Republicans instead chose to swallow the sequester cuts, even for programs they like. That's one reason discretionary spending — which excludes entitlements and accounts for about 40 percent of the federal budget — is projected to reach historic lows in the years ahead.
Anti-tax champions are crowing.
"Republicans have the high ground," said Grover Norquist, author of a "no new taxes" pledge reviled by many in Washington and signed by most Republicans in Congress.
In the upcoming round of bipartisan talks, he said, Democrats will have little leverage to seek new revenues.
Some Republicans say closing tax loopholes might generate a bit more revenue. But anything categorized as a "tax increase" is "a nonstarter," Norquist said, "because Republicans are not going to raise taxes."
Republicans weren't always so adamant about not raising taxes, and Democrats weren't always so resigned to that stand. Bush's big tax cuts in 2001 and 2003 were deeply controversial. Countless interest groups denounced them, and most Democrats and a few Senate Republicans opposed them.
Over time, however, Republicans strongly supported their full continuation, beyond their 10-year expiration date. And Democrats, including Obama, agreed to make permanent the Bush-era tax cuts for everyone except couples making more than $450,000.

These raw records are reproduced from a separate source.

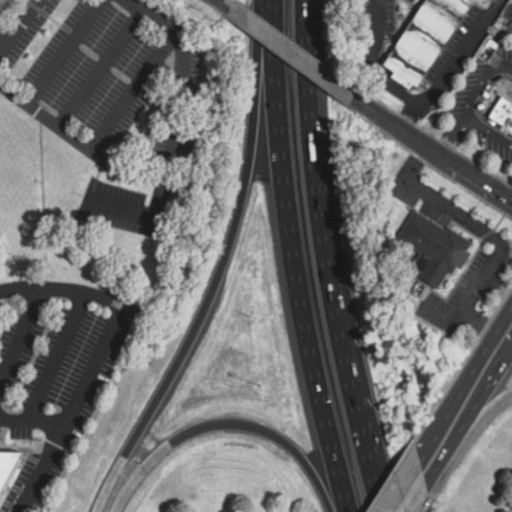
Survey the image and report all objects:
building: (1, 1)
road: (219, 1)
building: (2, 3)
road: (5, 37)
building: (424, 41)
building: (425, 41)
building: (425, 41)
road: (65, 49)
road: (287, 51)
road: (104, 65)
road: (134, 87)
road: (417, 95)
road: (185, 100)
road: (469, 105)
building: (503, 112)
building: (502, 114)
road: (452, 135)
road: (432, 151)
road: (144, 210)
road: (474, 223)
road: (497, 224)
road: (327, 240)
building: (433, 248)
building: (434, 248)
road: (294, 257)
road: (509, 266)
road: (221, 269)
road: (462, 313)
road: (99, 352)
road: (480, 354)
road: (58, 355)
road: (492, 383)
road: (11, 385)
street lamp: (261, 385)
road: (225, 424)
road: (461, 424)
road: (434, 432)
road: (449, 450)
building: (6, 465)
building: (7, 467)
road: (391, 477)
road: (402, 485)
road: (377, 494)
road: (417, 499)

Since Republicans took over the House in 2011, the combination of spending cuts and tax hikes is projected to reduce deficits by nearly $4 trillion over 10 years. The formula calls for about $1 in new revenue for every $4 in spending cuts, a ratio that dismays liberals.

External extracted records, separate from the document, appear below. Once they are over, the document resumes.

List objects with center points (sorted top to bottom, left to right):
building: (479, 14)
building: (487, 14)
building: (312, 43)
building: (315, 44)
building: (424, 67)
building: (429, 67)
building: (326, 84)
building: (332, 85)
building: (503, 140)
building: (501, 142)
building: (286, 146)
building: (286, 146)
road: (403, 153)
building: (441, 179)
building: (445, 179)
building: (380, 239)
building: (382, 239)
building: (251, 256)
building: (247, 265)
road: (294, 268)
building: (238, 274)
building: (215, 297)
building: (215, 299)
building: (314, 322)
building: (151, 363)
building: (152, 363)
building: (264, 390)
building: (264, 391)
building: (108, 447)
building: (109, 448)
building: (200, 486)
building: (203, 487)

The agreements have barely dented Social Security, Medicare and Medicaid. Officials say these automatically expanding programs will consume ever-larger portions of government spending if not modified.

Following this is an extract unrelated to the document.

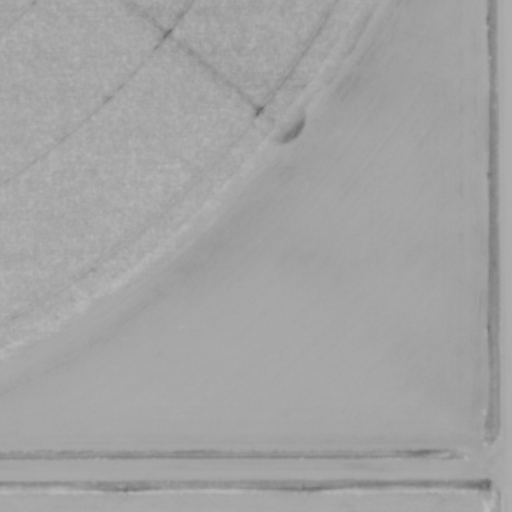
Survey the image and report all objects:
road: (509, 168)
road: (256, 471)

Democrats, conceding they can't overcome the Republicans' no-new-taxes stand, suggest the renewed bipartisan talks are unlikely to yield significant changes to entitlement growth.
That's too bad, says Bruce Bartlett, a domestic policy aide to President Ronald Reagan and a Treasury official under President George H. W. Bush. "Small changes now would compound into meaningful dollars saved decades down the road," he said.